Unlike sections of code, all variables have names, which can usually be counted on to provide some hint of the variable's meaning. A variable's name is like a miniature comment from the programmer that appears every place the variable is used. As with comments, however, you have to make sure that the variable really is used the way the name indicates. Furthermore, some variables, even important ones, have single-letter or other uninformative names:
float average_balance; // good
string name; // OK, but name of what?
int k; // unclear; could be anything
Unlike comments, a compiler or interpreter does not completely ignore variable names, because a variable name refers to a specific piece of storage. But the compiler or interpreter doesn't care about the actual name. Naming a variable a, total, or wxyz won't affect how the compiler treats it. What matters is that a variable is properly declared, defined, and used throughout the program.
If a variable has an unclear name or a name that does not match its real meaning, you should try to come up with a new name, or at least a verbal definition of the meaning. For example, for a variable named i, you might make a note that it is only used as a loop counter, or that it stores the current user ID, or that it holds a pointer to the next line of input.

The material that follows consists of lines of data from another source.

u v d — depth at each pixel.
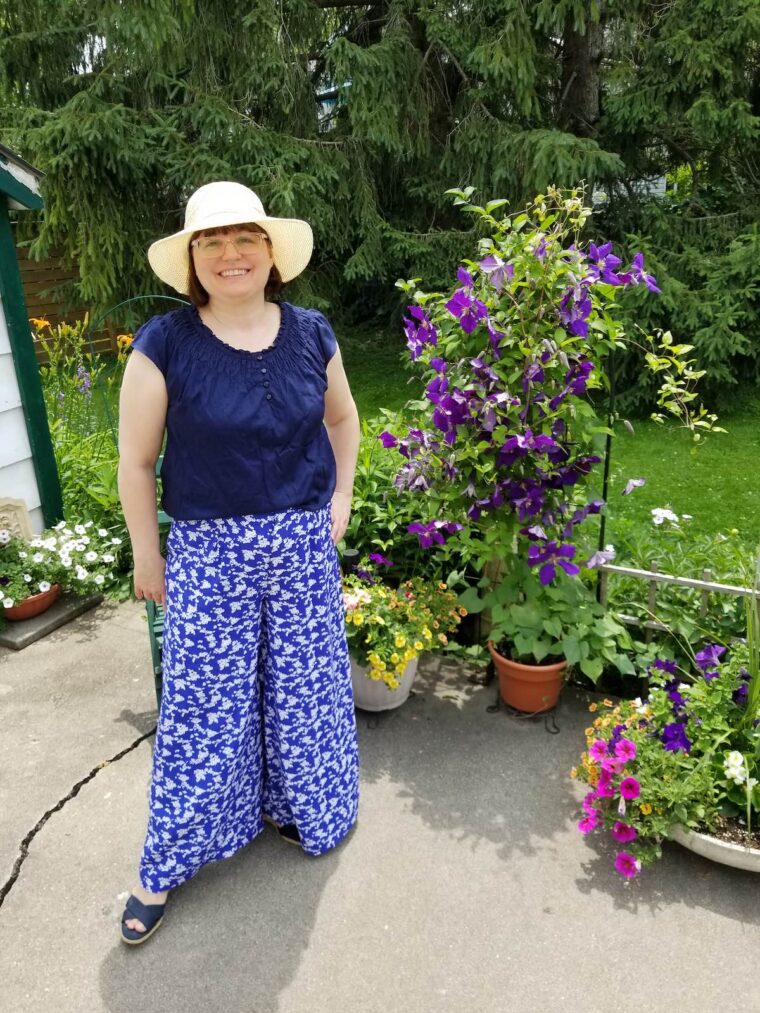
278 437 1.49
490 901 1.79
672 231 6.11
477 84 6.32
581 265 2.06
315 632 1.69
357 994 1.58
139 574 1.60
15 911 1.78
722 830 1.83
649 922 1.73
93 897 1.81
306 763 1.80
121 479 1.50
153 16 5.28
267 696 1.79
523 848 1.94
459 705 2.51
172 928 1.73
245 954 1.67
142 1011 1.55
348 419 1.78
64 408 4.41
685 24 5.70
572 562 2.37
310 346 1.57
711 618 2.45
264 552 1.54
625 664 2.30
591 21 5.94
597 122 6.72
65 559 3.03
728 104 5.80
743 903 1.77
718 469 4.78
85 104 5.98
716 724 1.92
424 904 1.78
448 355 2.28
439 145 6.93
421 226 7.22
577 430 2.19
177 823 1.68
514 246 2.12
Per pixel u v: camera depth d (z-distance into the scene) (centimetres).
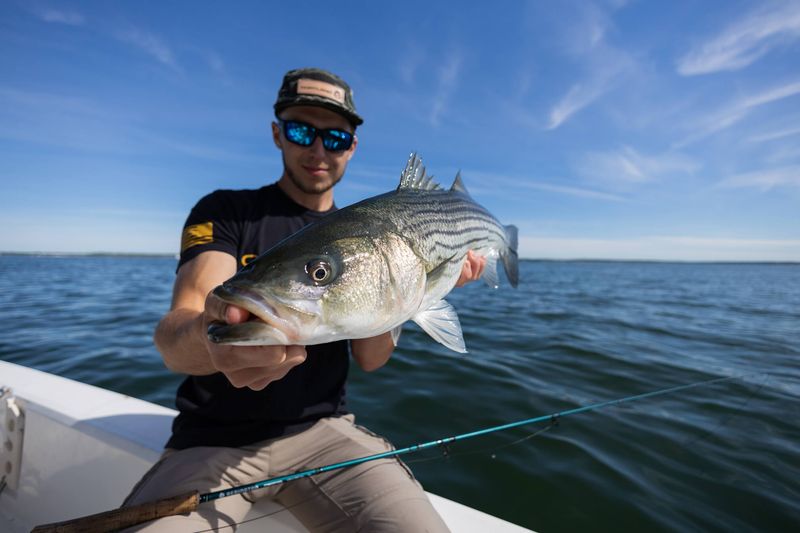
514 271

Look at the Usage of Each Variable
For each variable used in the function or block of code, see where it is used. The first step is to distinguish where the variable is used in an expression-and therefore does not change-from where it is modified to hold a new value. This is not always obvious; some variables, especially data structures, can be modified inside of the functions they are passed to as arguments. Some languages have ways to indicate that a variable will not be changed inside a function (such as the const qualifier in C and C++), but these are not always used:
tot += data[j]; // tot is modified, data and j are used
print(counter); // counter is used
update(mystruct); // mystruct may be modified
After you determine where a variable is modified, you can start to understand how the variable is used. Is it constant for the entire length of the function? Is it constant in one section of code? Is it used only in one part of the code, or everywhere? If it is used in more than one part, is it merely being reused to save declaring an extra variable (loop counters are often used this way), or does its value at the end of one section remain important at the start of the next section?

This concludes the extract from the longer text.